Стремление использовать традиционные образы, понятия, формы для разработки нового содержания приобретало очень широкий характер. Дело далеко не ограничивалось апелляцией к историческим событиям прошлого. Еще более показательно, пожалуй, настойчивое обращение к такому источнику, как религиозная символика, образность и т. д. В этих постоянных оглядках на бога и весь сонм, его окружающий, было нечто странное, на первый взгляд неожиданное. В годы, которые воспринимались как грандиозное переустройство мира, когда политические и социальные преобразования так охотно связывались с «революцией духа» и когда действительно шла решительная переоценка идейных ценностей, безудержно ниспровергались всяческие «кумиры» и в первую очередь религия, - именно в эти годы религиозные образы и темы получили столь широкое использование, какого не знала русская поэзия даже во времена Ломоносова и Державина. Финал «Двенадцати» Блока - Христос возглавляет отряд красногвардейцев - не был случайной обмолвкой или исключением. Достаточно напомнить красноречивые заглавия только некоторых сборников и отдельных произведений, вышедших в ближайшие годы после Октября («Христос Воскрес» А. Белого, «Сельский часослов» и «Мария Магдалина» С. Есенина, «Красное Евангелие» В. Князева, «Алый храм» П. Орешина, «Железный Мессия» В. Кириллова, «Земля обетованная» Д. Бедного, «Пришествие» Я. Бердникова и т. д.), чтобы убедиться, что перед нами очень распространенная и устойчивая тенденция, мимо которой не прошли поэты весьма разных ориентаций, хотя, естественно, и конечные результаты, достигнутые ими, и сама отправная точка могли быть разными.

Не всегда, прежде всего, религиозно-христианские образы и представления оказывались своеобразным звеном на пути сложного сближения поэзии с современностью.
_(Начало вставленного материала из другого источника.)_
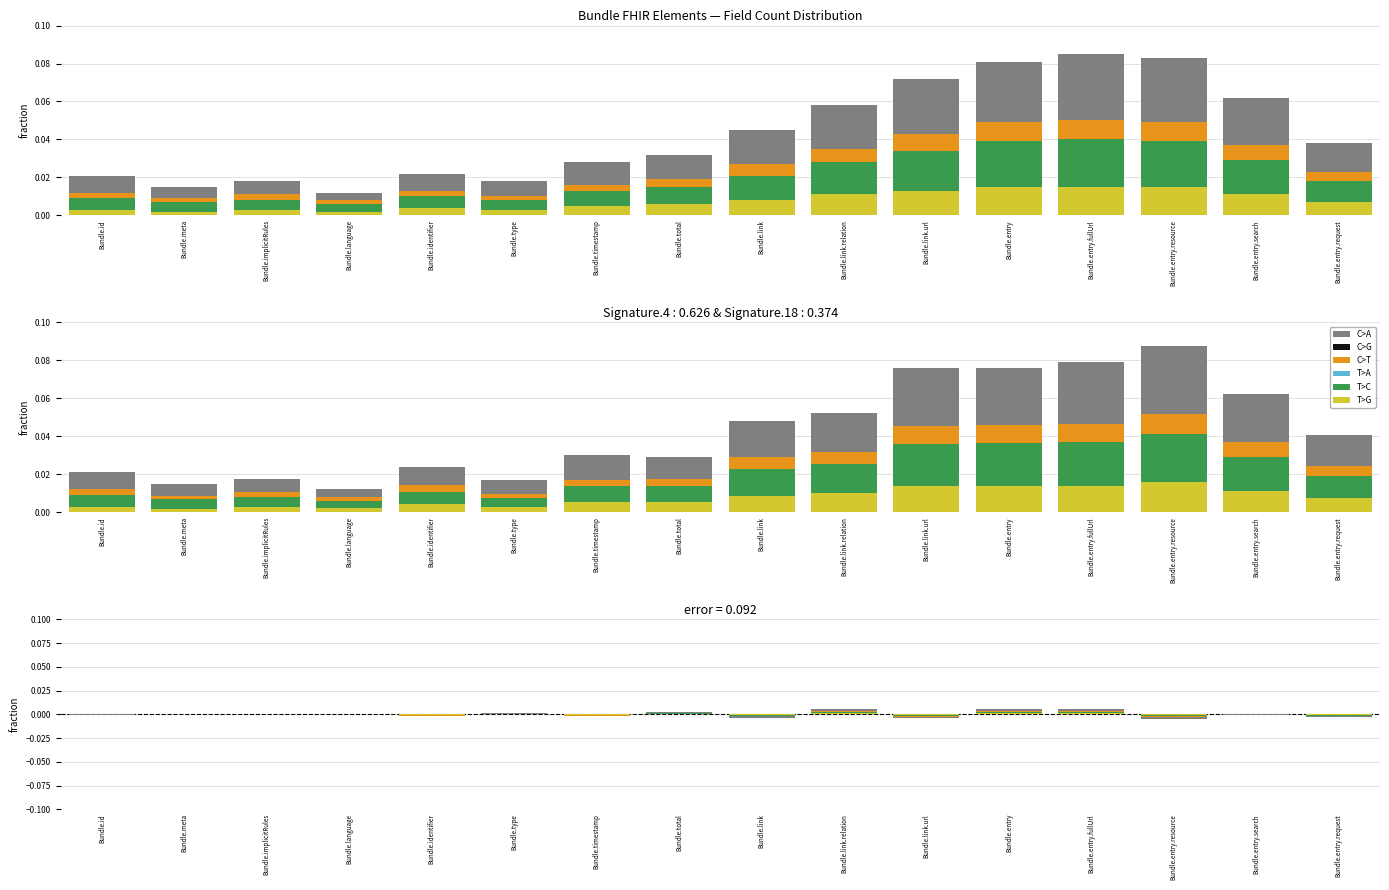

At which category is the sum across all series the highest?

Bundle.entry.fullUrl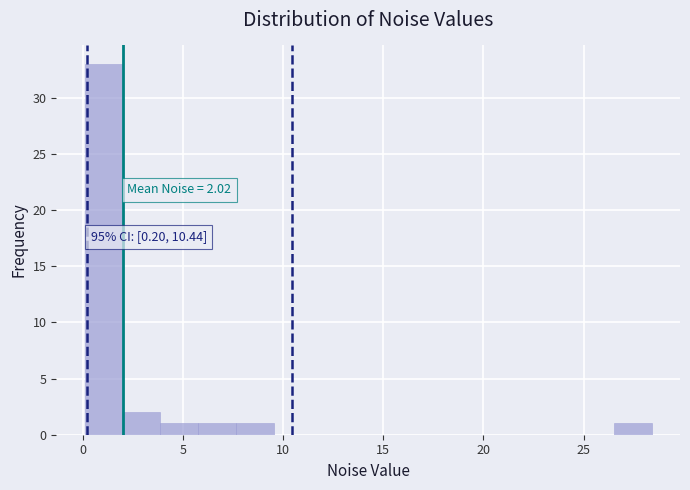

Around what value on the x-axis is the tallest bar? Give the approximate position of its centre, as read against the axis.

1.0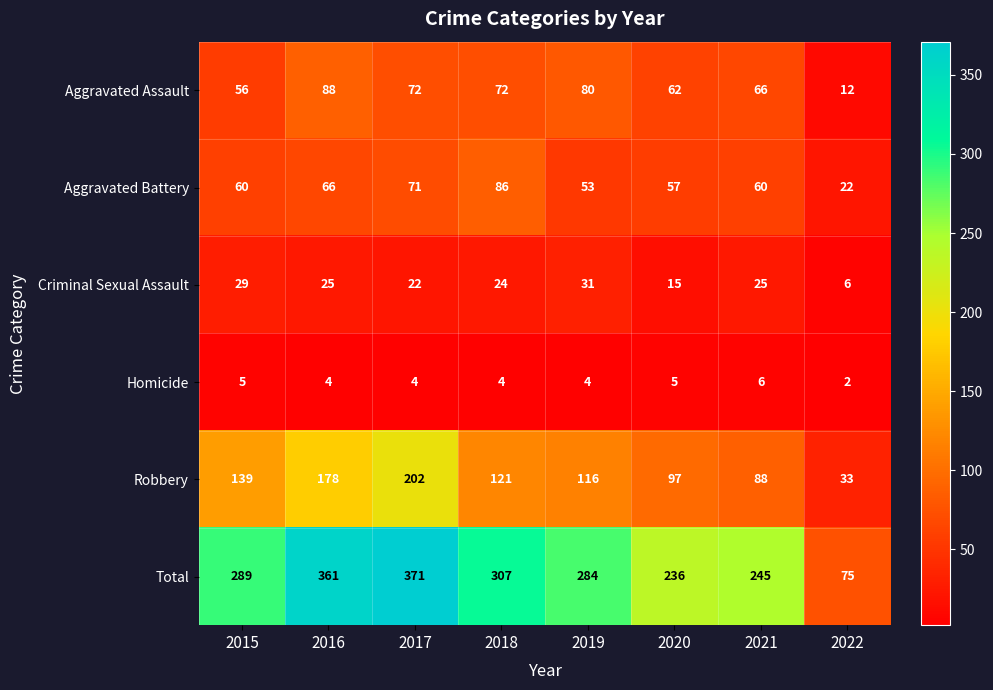

Rank the series at 2018 from highest to lowest value.

Total, Robbery, Aggravated Battery, Aggravated Assault, Criminal Sexual Assault, Homicide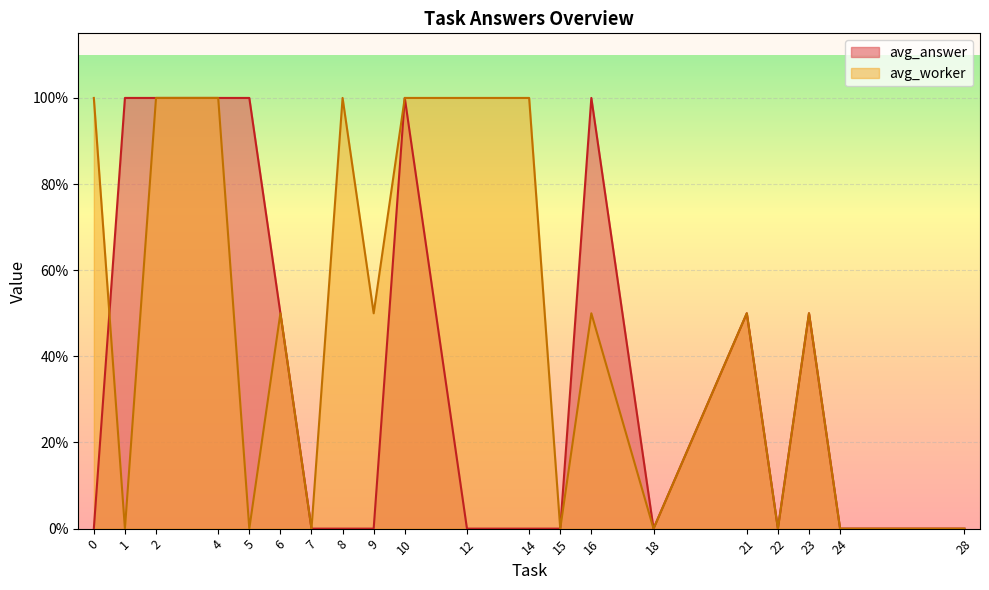

What are all the series names shown in the legend?

avg_answer, avg_worker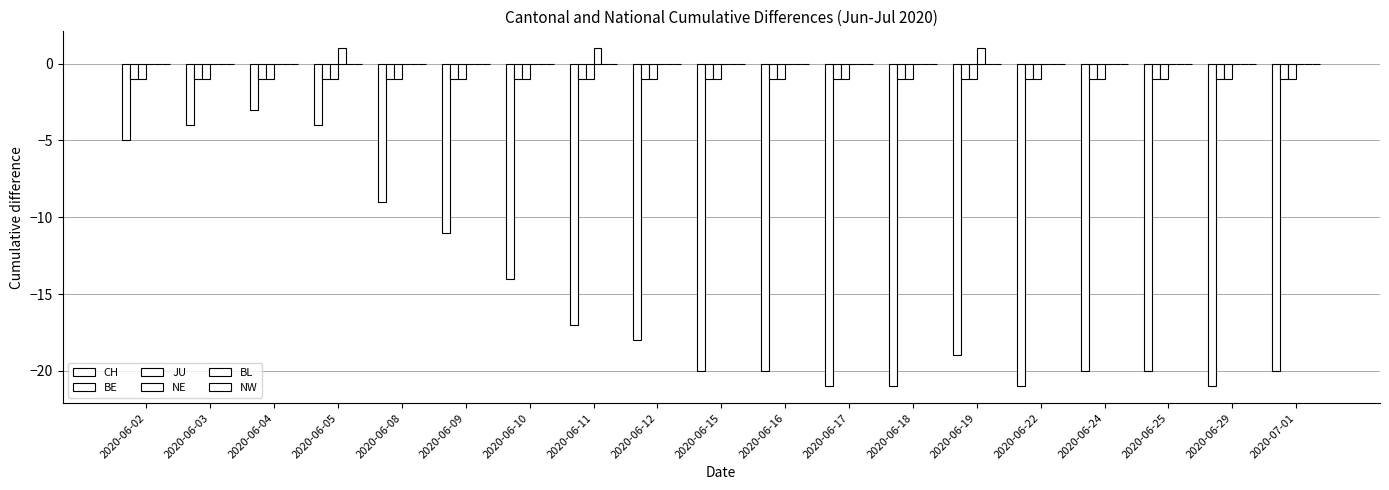

Are the bars horizontal?

No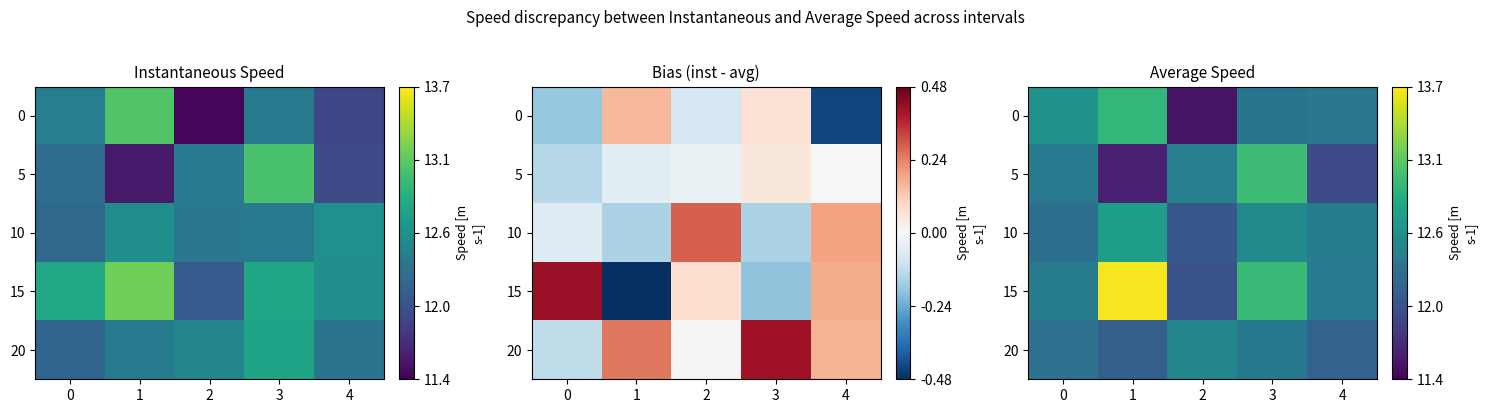

The 15 series shows 7.6 at 0. True or false?

False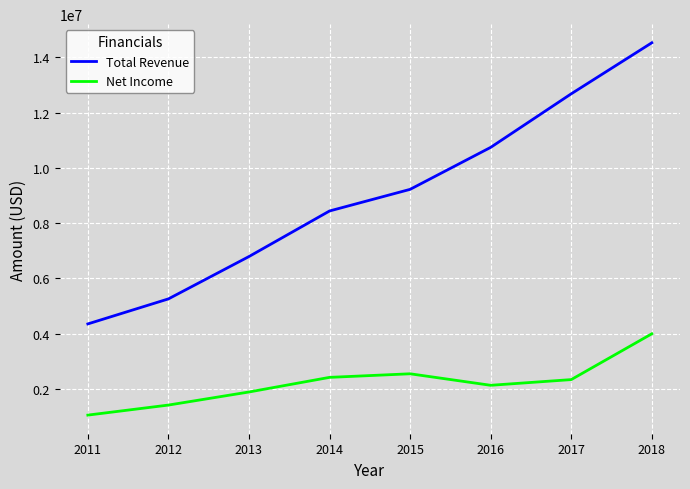

What are all the series names shown in the legend?

Total Revenue, Net Income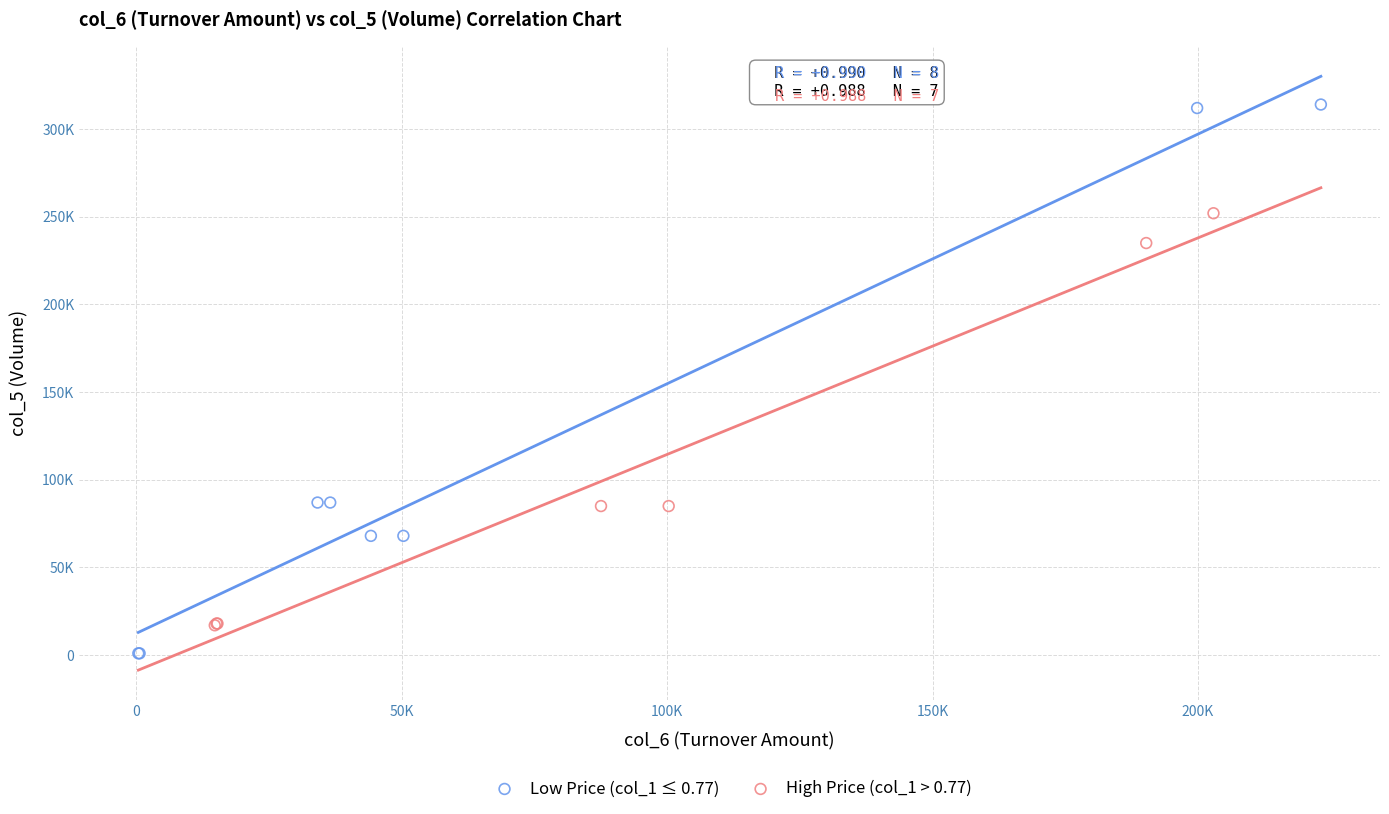

What are all the series names shown in the legend?

Low Price (col_1 ≤ 0.77), High Price (col_1 > 0.77)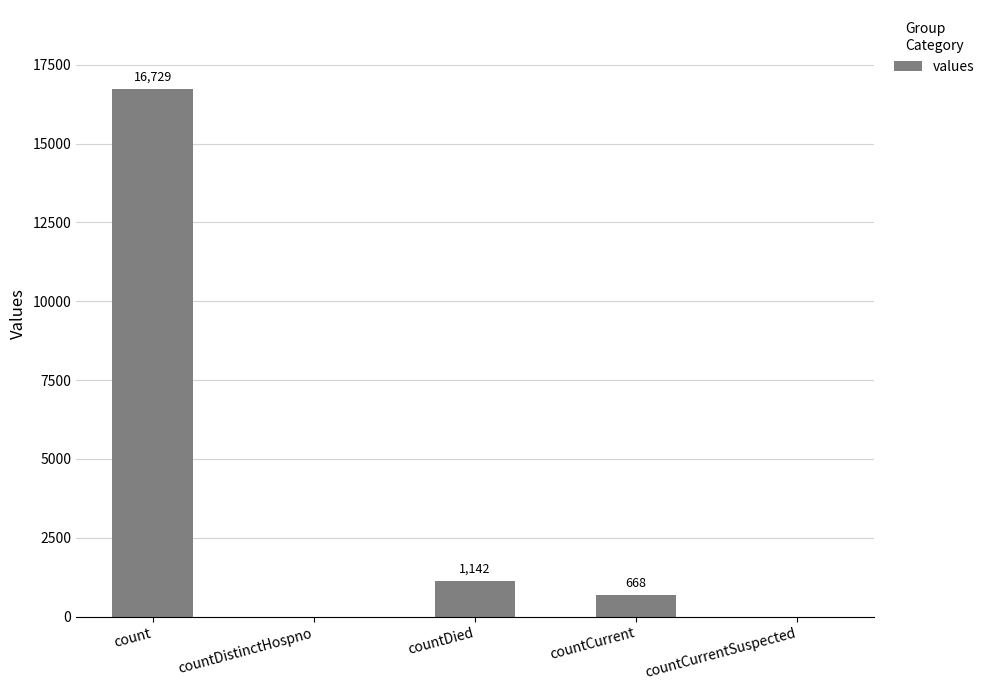

Count the number of categories in the chart.

5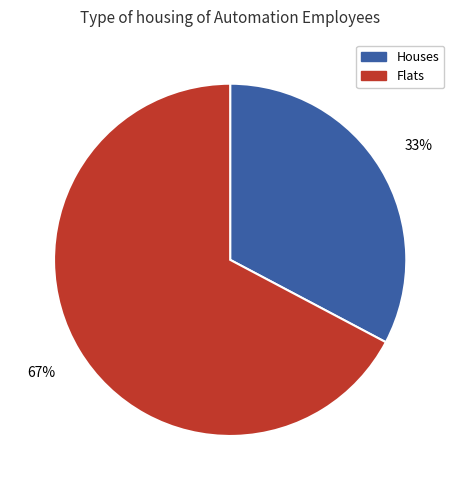

To the nearest percent, what percentage of the pie is Flats?

67%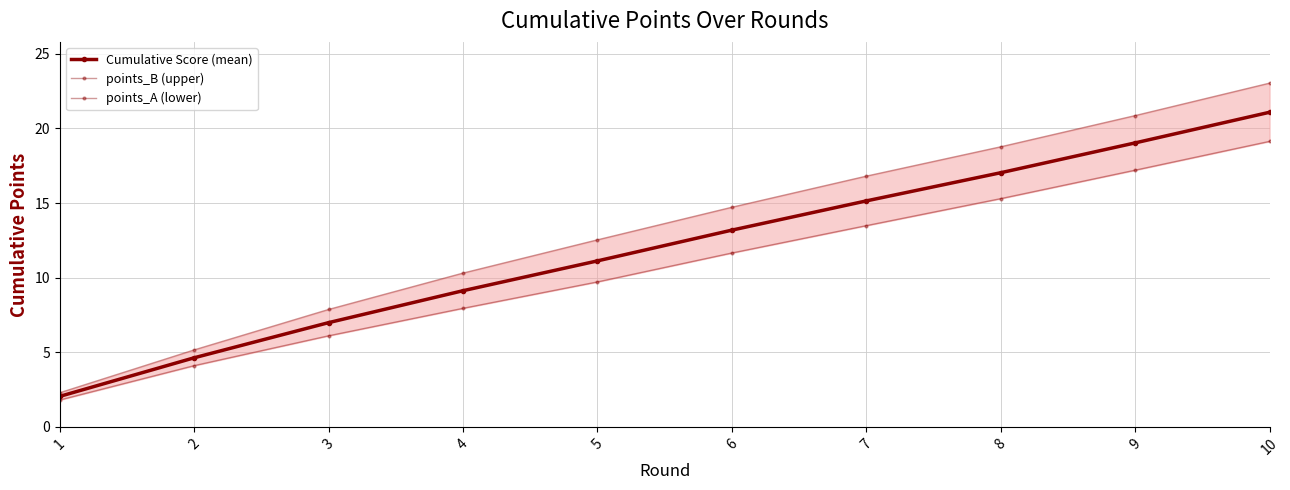

What is the difference between the maximum and minimum values in the points_B (upper) series?

20.7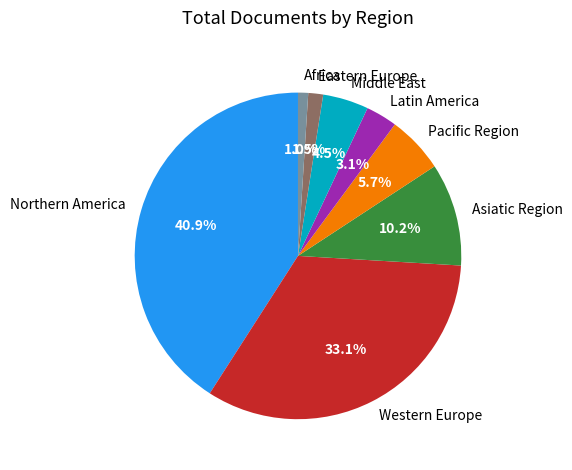

Which slice is the largest?

Northern America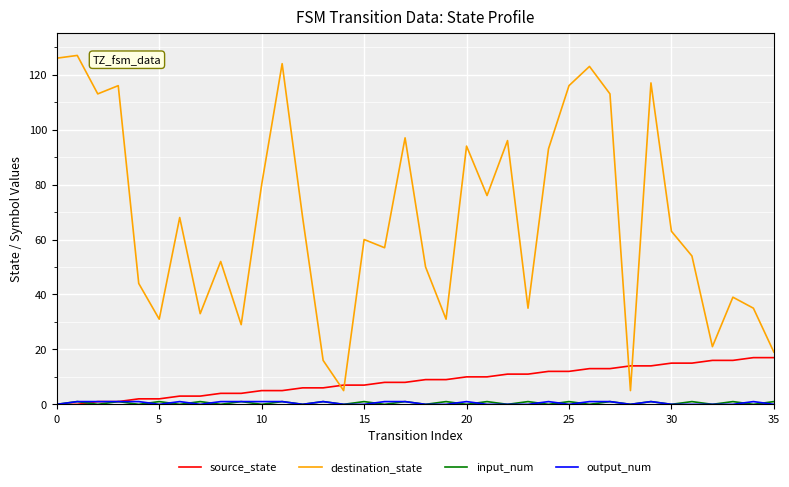

What is the maximum value shown in the chart?

127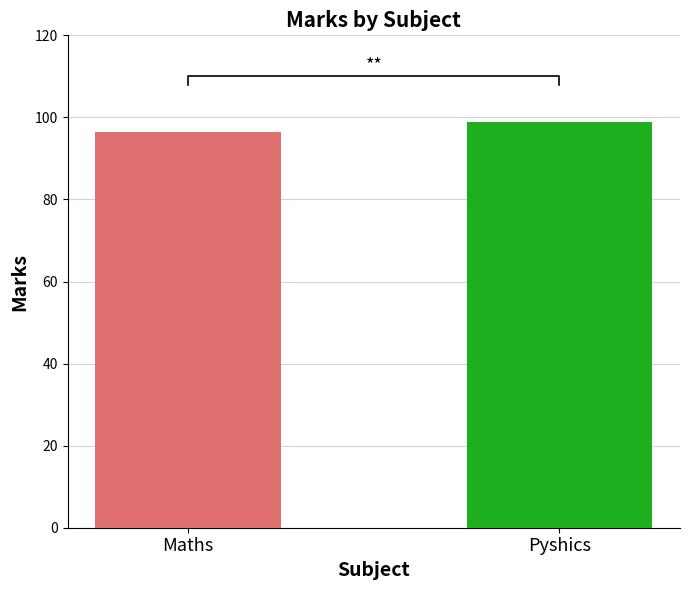

Reading left to right, list all the values displayed in this chart.

96.5	99.0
Сплошь и рядом их использование велось как раз в обход новой действительности, что зачастую было связано с простым повторением тем и мотивов, унаследованных от символизма или близких ему направлений, отводивших религиозному элементу первостепенную роль. И когда В. Брюсов в одном из обзоров писал: «этих церковно-евангельских образов вообще очень много в современной поэзии»144, то имелось в виду именно такое эпигонское перепевание, отмечавшееся, в частности, в сборниках двух поэтесс - «Земляная литургия» А. Ильиной-Сеферянц (1922) и «Лютики» В. Бутягиной (1921), в которых и названия многих стихотворений («Лития», «Вечеровой псалом», «Жертва вечерняя», «Распятие»), и соответствующий подбор метафор, словосочетаний («березовые свечи», «фелонь полей», «пречистая тайна», «любви моей белый подсвечник») и, наконец, особенно акцентированная тема смерти и духовного одиночества («Мою тоску несу я молча. Моя душа опять в скиту...») - все явственно указывало на «первоисточник». Его не обязательно было искать в прошлом, так как и сами видные представители «старых школ» продолжали, в большинстве случаев, варьировать в новых условиях привычные темы своего творчества, как бы не замечая происшедших в жизни перемен. В одном из стихотворений 1919 года Г. Адамович вопрошал:

Там за рекой, пройдя свою дорогу

И робко стоя у ворот,

Там, на суде, - что я отвечу богу,

Когда настанет мой черед?145

Не приходится говорить об иллюзорности этого бегства в «миры иные». Но при всем том это была творческая линия, которая по своим непосредственным художественным заданиям демонстративно проходила мимо явлений новой действительности, тщательно от них отгораживалась, что и позволило Брюсову в цитированном обзоре заметить: «...громадное большинство удивительно чуждо современности; словно целые десятилетия эти поэты провели где-то в некоем „очарованном сне“»146.